Clinton never mentioned the environmental measures that have made President Barack Obama so unpopular in West Virginia (and which Hillary Clinton broadly supports) but he did talk about the decline of coal jobs.

Coal employment in America peaked in 1920 and production peaked in 1950, Clinton said.

"I can't resolve all the coal issues," he said. "We know that at some pace or another there is a trend underway that probably cannot be reversed. Nobody has a right to claim anybody's life over it, to take the best years of their life away. No county in America should have a disability check as its main source of income."

Where are the windmill assembly factories and the solar plants, Clinton asked.

"We can't turn our back on mining communities," he said. "If we're going to go into the future, shouldn't we give preference to the places that have benefited us in the past?"

Clinton opened his speech by briefly touching on the recent shooting at a community college in Oregon.

"Those of us who grew up in hunting country," Clinton said, "most of us think it's kind of crazy that we don't do background checks."

A Manchin-led proposal to expand background checks failed after it was filibustered in the Senate in 2013. Manchin said on Friday that he had no plans to revive the bill.

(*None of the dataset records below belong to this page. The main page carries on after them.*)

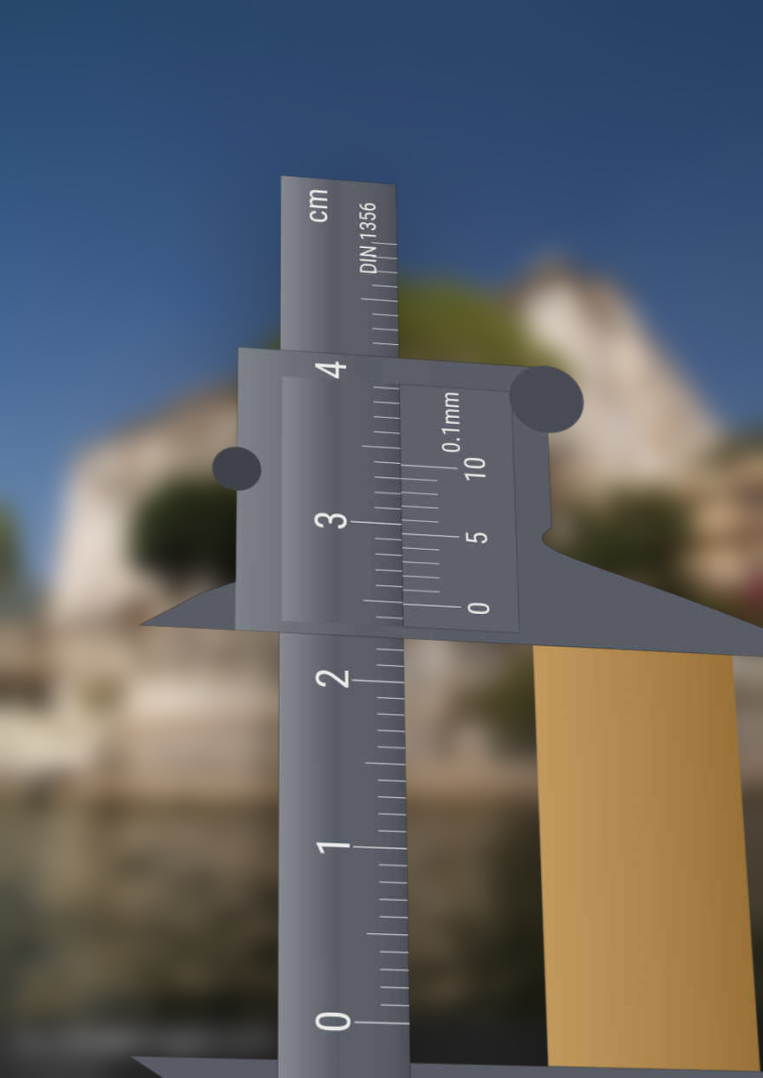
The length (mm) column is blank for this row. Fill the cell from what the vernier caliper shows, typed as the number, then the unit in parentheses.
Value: 24.9 (mm)
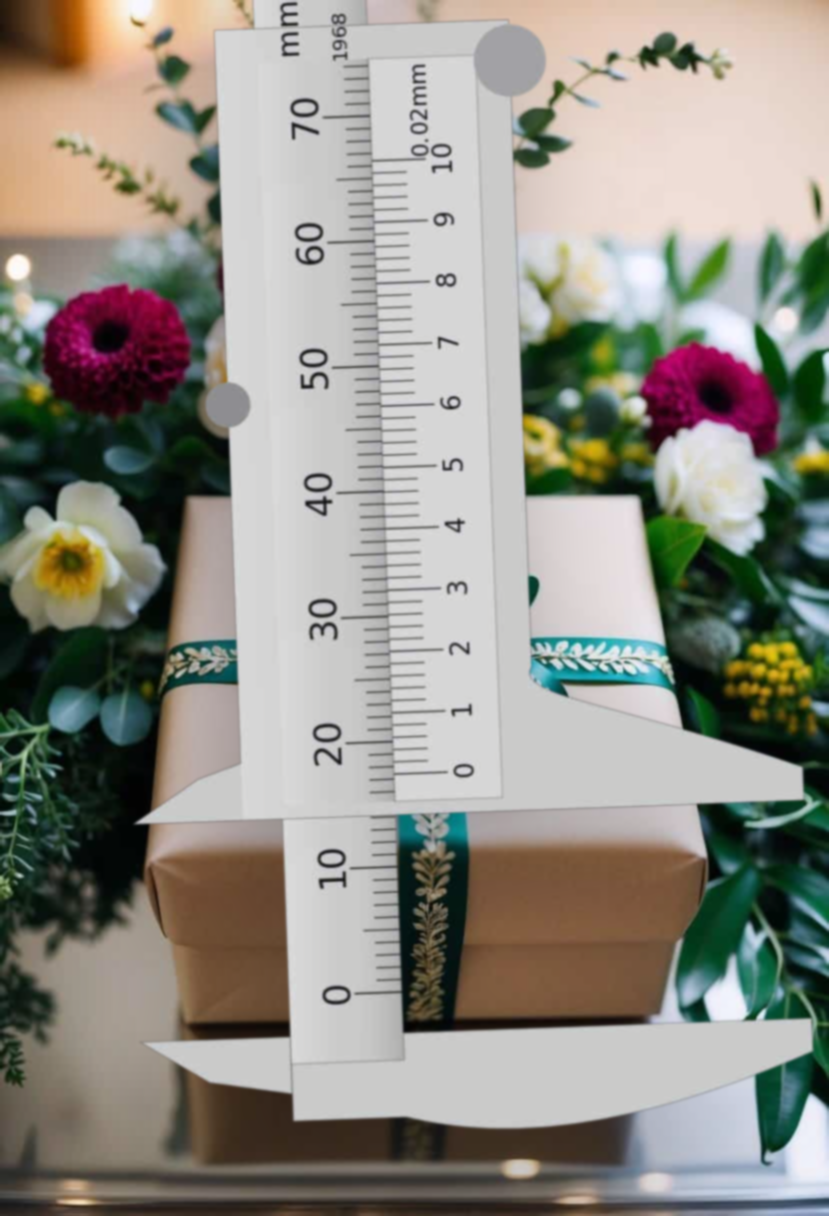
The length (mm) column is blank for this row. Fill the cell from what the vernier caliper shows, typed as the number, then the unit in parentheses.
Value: 17.4 (mm)
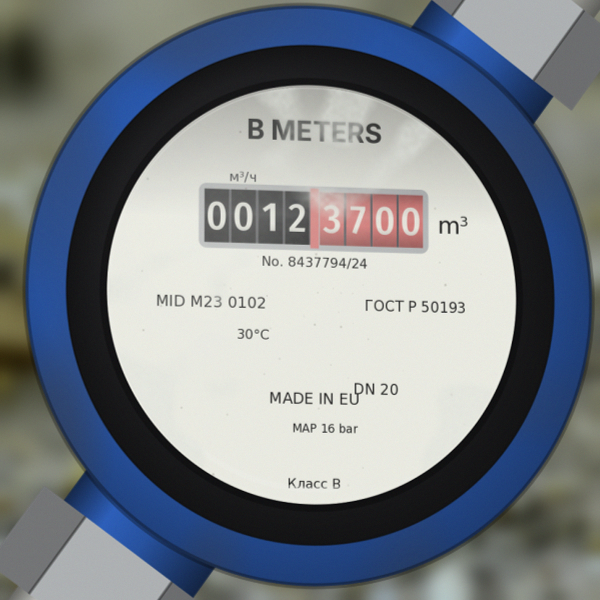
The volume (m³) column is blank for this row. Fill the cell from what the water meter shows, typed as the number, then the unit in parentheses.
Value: 12.3700 (m³)
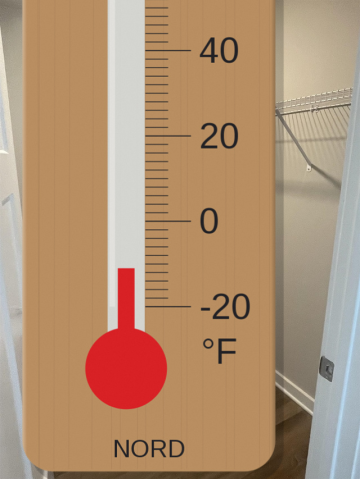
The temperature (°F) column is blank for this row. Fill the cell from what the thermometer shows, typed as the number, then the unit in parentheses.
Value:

While he spoke on a broad array of specific topics, Clinton said that, ultimately, there are only three things that really matter: Are people better off than when you started, do children have a brighter future and are we going forward together, leaving nobody behind.

"This is a job," he said about governing. "It is not about hot air, it's about real promise, real opportunity."

Manchin, who wasted no time endorsing Hillary Clinton for president, personally requested that Clinton speak at the annual fundraiser.

He introduced Clinton, calling him, with no apparent hyperbole, "the greatest president we've ever had."

Clinton said that he watched all five hours of the first two Republican presidential debates and realized, "I don't belong here. I'm not mad at anybody."

In a not so subtle broadside at the Republican candidates, and in particular their frontrunner Donald Trump, Clinton said "you should not be able to insult or resent your way all the way to the White House."

The approximately 135 tables on the Civic Center floor were sold out, at a cost of $1,200 a piece. There was also smattering of audience in the first level of arena stands. Those tickets were priced at $50.

The state party did not pay a fee for Clinton to speak, but did cover travel expenses for him and his staff. Those expenses are "not trivial," party Vice Chairman Chris Regan said, but were a fraction of what his normal speaking fee would be.